Volgens Evelien hebben we kwalitatief goede data nodig over toeristische vraag en aanbod die publiekelijk toegankelijk is. “We moeten ook kritisch zijn op de huidige onderzoeken en ons afvragen of deze nog wel de passend zijn. Een punt van aandacht is dan ook een verdere regionalisering van de basisdata.” Daarnaast wil de LDA innovatie in toeristische dataverzameling stimuleren. Daarvoor is ook geld vanuit het Rijk beschikbaar en Evelien deed graag een oproep aan de aanwezigen om projecten in te dienen. Verder kijken ze ook naar datagedreven werken. “Hoe moet je data interpreteren, hoe communiceer je daarover en maak je een datagedreven beslissing?” Tot slot deed Evelien nog een oproep om datagedreven werken in het onderwijsprogramma op te nemen. Lees online de Nationale Data Strategie: https://www.landelijkedataalliantie.nl/nl/home/kennisbank/toerisme-recreatie-algemeen/de-nationale-datastrategie

De professional doctorate? Een eigen promotietraject voor de hogescholen

Tot slot lichtte Jos van der Sterren de professional doctorate toe. Dat is het nieuwe promotietraject van de Nederlandse hogescholen. “We hadden geen eigen 3e cyclus en die is met de professional doctorate (PD) nu compleet. De PD is domein georiënteerd waaronder zich hogescholen mogen verenigen. In Leisure, Tourism & Hospitality heeft CELTH het initiatief genomen en er doen 7 hogescholen mee. De PD is vooralsnog een pilot van 8 jaar waar de hogescholen zich zullen moeten bewijzen.

De PD verschilt wezenlijk van het promotietraject van de universiteiten, de PhD. PD-kandidaten zijn onderzoekende professionals, die leren interventies te ontwerpen, implementeren en eventueel op te schalen als antwoord op complexe problemen. Tijdens hun promotie bouwen ze aan een portfolio. “Het niveau is hetzelfde als een promotietraject op de universiteit maar de weg daarnaartoe is anders.” Ze moeten zich vier rollen eigen zien te maken: change agent, researcher, innovator en professional. “Deze rollen zijn interconnected en context afhankelijk.” Jos ging ook in op de vraag voor wie de PD is bestemd. Hij ziet drie groepen: “De PD is voor werknemers aan een hogeschool die de PD gebruiken als volgende stap in hun academische carrière. Ook voor masterstudenten die zichzelf verder willen ontwikkelen en professionals uit de praktijk die zich willen verdiepen in een concreet vraagstuk si de PD een mooi traject.” Uniek aan de PD is de betrokkenheid van industriepartners in de vraagstukken en hun rol in de begeleidingscommissie van de kandidaten. Naast twee lectoren zitten daar ook twee werkveldpartners in.

============

Werkopdracht A
Neem uit de tekst ter beoordeling letterlijk het deel over van "Tot slot lichtte" tot en met "zullen moeten bewijzen.".
Werkopdracht B
Hoeveel hogescholen doen volgens de tekst ter beoordeling mee aan de professional doctorate in Leisure, Tourism & Hospitality?

Gegevens
============

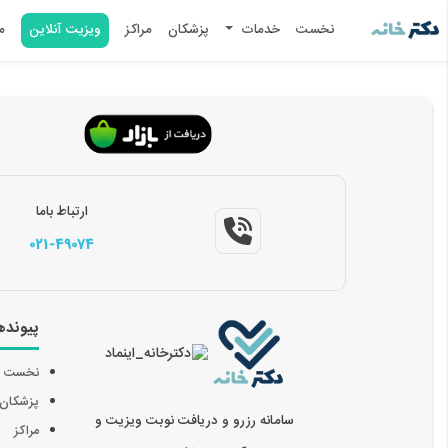
نخست
خدمات
پزشکان
مراکز
ویزیت آنلاین
م
ارتباط باما
021-49074
پیونده
نخست
پزشکان
سامانه رزرو و دریافت نوبت ویزیت و
مراکز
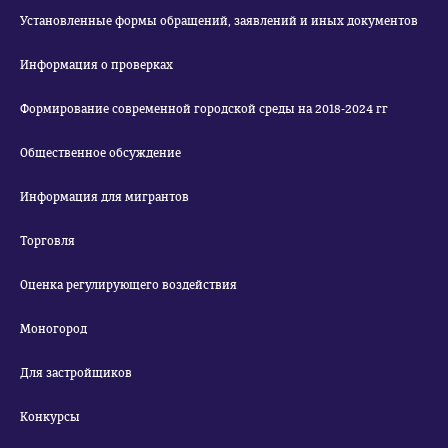
Установленные формы обращений, заявлений и иных документов
Информация о проверках
Формирование современной городской среды на 2018-2024 гг
Общественное обсуждение
Информация для мигрантов
Торговля
Оценка регулирующего воздействия
Моногород
Для застройщиков
Конкурсы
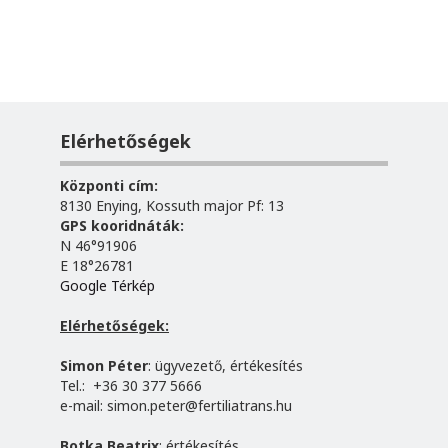
Elérhetőségek
Központi cím:
8130 Enying, Kossuth major Pf: 13
GPS kooridnáták:
N 46°91906
E 18°26781
Google Térkép
Elérhetőségek:
Simon Péter
: ügyvezető, értékesítés
Tel.: +36 30 377 5666
e-mail:
simon.peter@fertiliatrans.hu
Botka Beatrix
: értékesítés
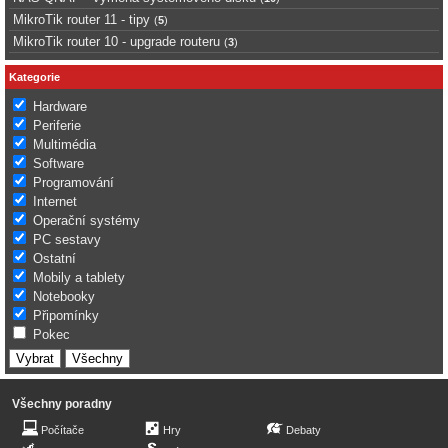
MikroTik router 11 - tipy
(
5
)
MikroTik router 10 - upgrade routeru
(
3
)
Kategorie
Hardware
Periferie
Multimédia
Software
Programování
Internet
Operační systémy
PC sestavy
Ostatní
Mobily a tablety
Notebooky
Připomínky
Pokec
Všechny poradny
Počítače
Hry
Debaty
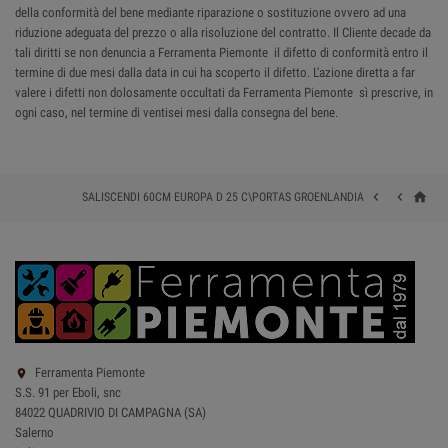
della conformità del bene mediante riparazione o sostituzione ovvero ad una
riduzione adeguata del prezzo o alla risoluzione del contratto. Il Cliente decade da
tali diritti se non denuncia a Ferramenta Piemonte il difetto di conformità entro il
termine di due mesi dalla data in cui ha scoperto il difetto. L'azione diretta a far
valere i difetti non dolosamente occultati da Ferramenta Piemonte sì prescrive, in
ogni caso, nel termine di ventisei mesi dalla consegna del bene.
home


SALISCENDI 60CM EUROPA D 25 C\PORTAS GROENLANDIA
Ferramenta Piemonte

S.S. 91 per Eboli, snc
84022 QUADRIVIO DI CAMPAGNA (SA)
Salerno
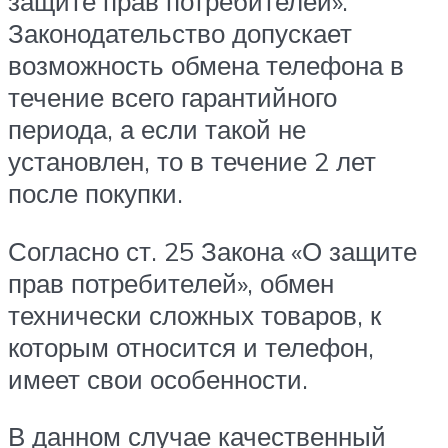
защите прав потребителей».
Законодательство допускает
возможность обмена телефона в
течение всего гарантийного
периода, а если такой не
установлен, то в течение 2 лет
после покупки.
Согласно ст. 25 Закона «О защите
прав потребителей», обмен
технически сложных товаров, к
которым относится и телефон,
имеет свои особенности.
В данном случае качественный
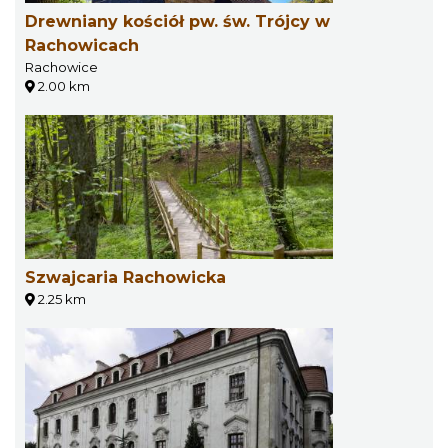
Drewniany kościół pw. św. Trójcy w
Rachowicach
Rachowice
2.00 km
Szwajcaria Rachowicka
2.25 km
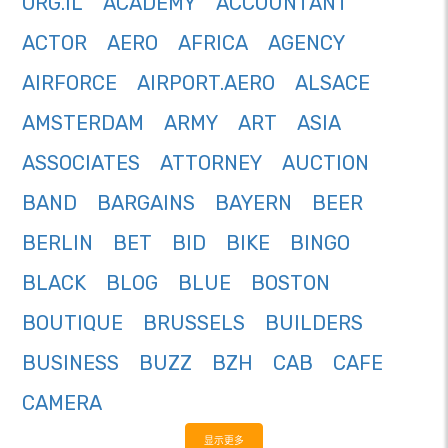
ORG.IL
ACADEMY
ACCOUNTANT
ACTOR
AERO
AFRICA
AGENCY
AIRFORCE
AIRPORT.AERO
ALSACE
AMSTERDAM
ARMY
ART
ASIA
ASSOCIATES
ATTORNEY
AUCTION
BAND
BARGAINS
BAYERN
BEER
BERLIN
BET
BID
BIKE
BINGO
BLACK
BLOG
BLUE
BOSTON
BOUTIQUE
BRUSSELS
BUILDERS
BUSINESS
BUZZ
BZH
CAB
CAFE
CAMERA
显示更多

============

Uitwerking oefening A
Tot slot lichtte Jos van der Sterren de professional doctorate toe. Dat is het nieuwe promotietraject van de Nederlandse hogescholen. “We hadden geen eigen 3e cyclus en die is met de professional doctorate (PD) nu compleet. De PD is domein georiënteerd waaronder zich hogescholen mogen verenigen. In Leisure, Tourism & Hospitality heeft CELTH het initiatief genomen en er doen 7 hogescholen mee. De PD is vooralsnog een pilot van 8 jaar waar de hogescholen zich zullen moeten bewijzen.

Uitwerking oefening B
Er doen zeven hogescholen mee.